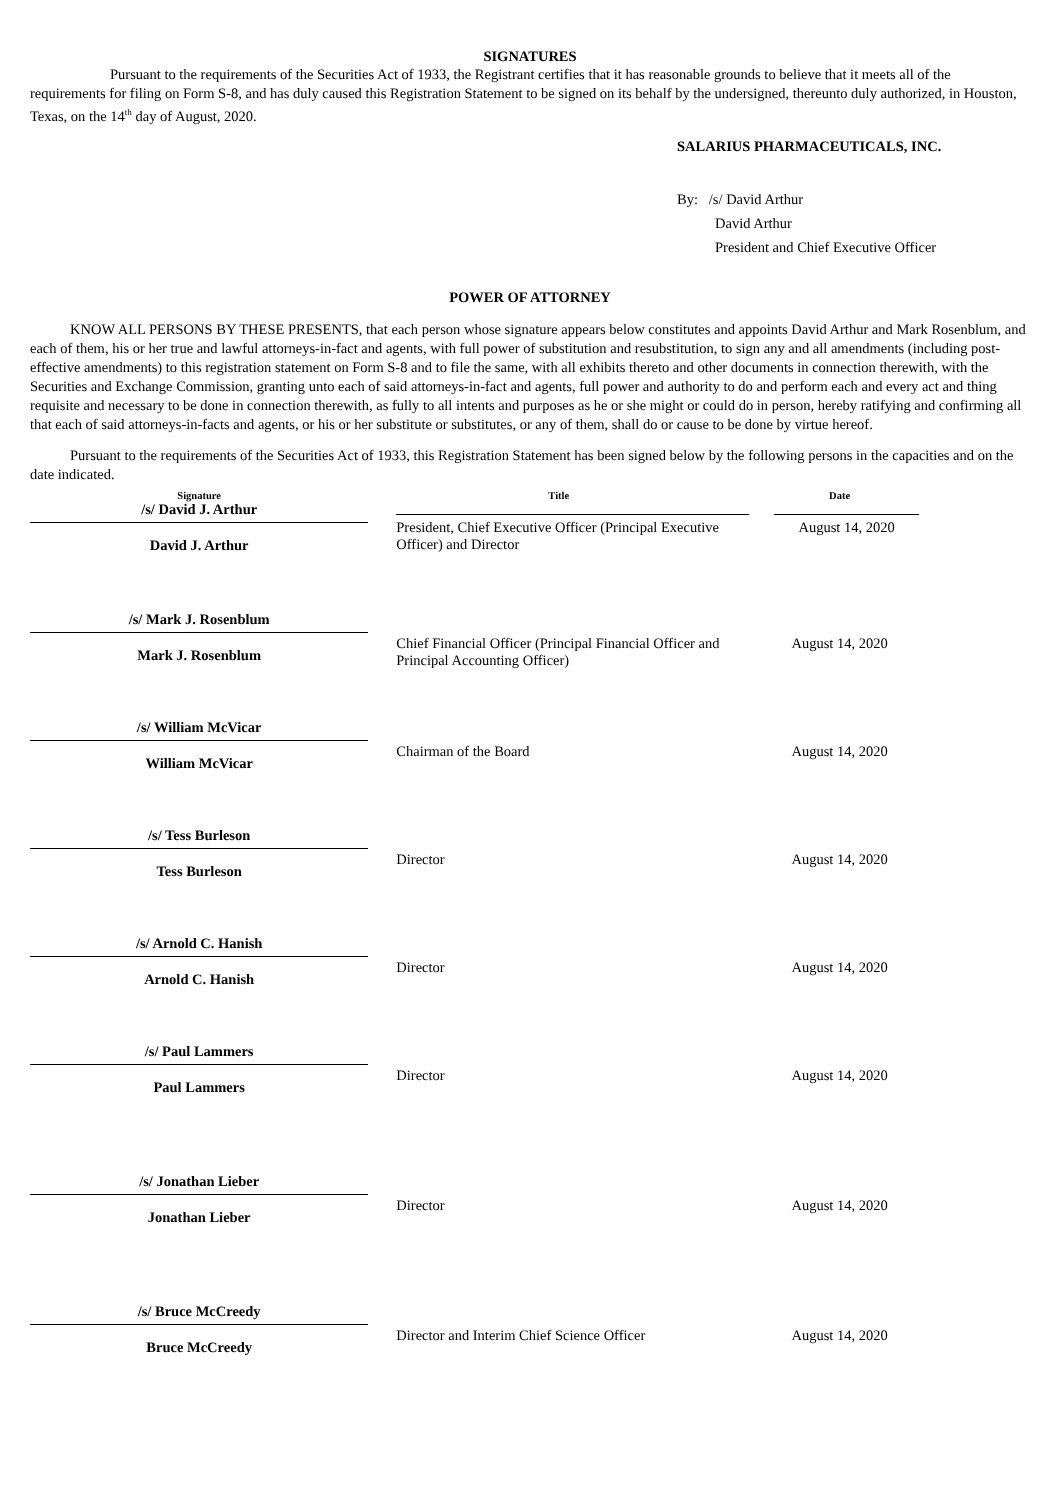SIGNATURES
Pursuant to the requirements of the Securities Act of 1933, the Registrant certifies that it has reasonable grounds to believe that it meets all of the requirements for filing on Form S-8, and has duly caused this Registration Statement to be signed on its behalf by the undersigned, thereunto duly authorized, in Houston, Texas, on the 14<sup>th</sup> day of August, 2020.
SALARIUS PHARMACEUTICALS, INC.
By: /s/ David Arthur
David Arthur
President and Chief Executive Officer
POWER OF ATTORNEY
KNOW ALL PERSONS BY THESE PRESENTS, that each person whose signature appears below constitutes and appoints David Arthur and Mark Rosenblum, and each of them, his or her true and lawful attorneys-in-fact and agents, with full power of substitution and resubstitution, to sign any and all amendments (including post-effective amendments) to this registration statement on Form S-8 and to file the same, with all exhibits thereto and other documents in connection therewith, with the Securities and Exchange Commission, granting unto each of said attorneys-in-fact and agents, full power and authority to do and perform each and every act and thing requisite and necessary to be done in connection therewith, as fully to all intents and purposes as he or she might or could do in person, hereby ratifying and confirming all that each of said attorneys-in-facts and agents, or his or her substitute or substitutes, or any of them, shall do or cause to be done by virtue hereof.
Pursuant to the requirements of the Securities Act of 1933, this Registration Statement has been signed below by the following persons in the capacities and on the date indicated.
| Signature | Title | Date |
| --- | --- | --- |
| /s/ David J. Arthur David J. Arthur | President, Chief Executive Officer (Principal Executive Officer) and Director | August 14, 2020 |
| /s/ Mark J. Rosenblum Mark J. Rosenblum | Chief Financial Officer (Principal Financial Officer and Principal Accounting Officer) | August 14, 2020 |
| /s/ William McVicar William McVicar | Chairman of the Board | August 14, 2020 |
| /s/ Tess Burleson Tess Burleson | Director | August 14, 2020 |
| /s/ Arnold C. Hanish Arnold C. Hanish | Director | August 14, 2020 |
| /s/ Paul Lammers Paul Lammers | Director | August 14, 2020 |
| /s/ Jonathan Lieber Jonathan Lieber | Director | August 14, 2020 |
| /s/ Bruce McCreedy Bruce McCreedy | Director and Interim Chief Science Officer | August 14, 2020 |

#### Exercise requirements
Check every line of the data above for the string "signed", and copy those that have it.

#### Output below
Pursuant to the requirements of the Securities Act of 1933, the Registrant certifies that it has reasonable grounds to believe that it meets all of the requirements for filing on Form S-8, and has duly caused this Registration Statement to be signed on its behalf by the undersigned, thereunto duly authorized, in Houston, Texas, on the 14<sup>th</sup> day of August, 2020.
Pursuant to the requirements of the Securities Act of 1933, this Registration Statement has been signed below by the following persons in the capacities and on the date indicated.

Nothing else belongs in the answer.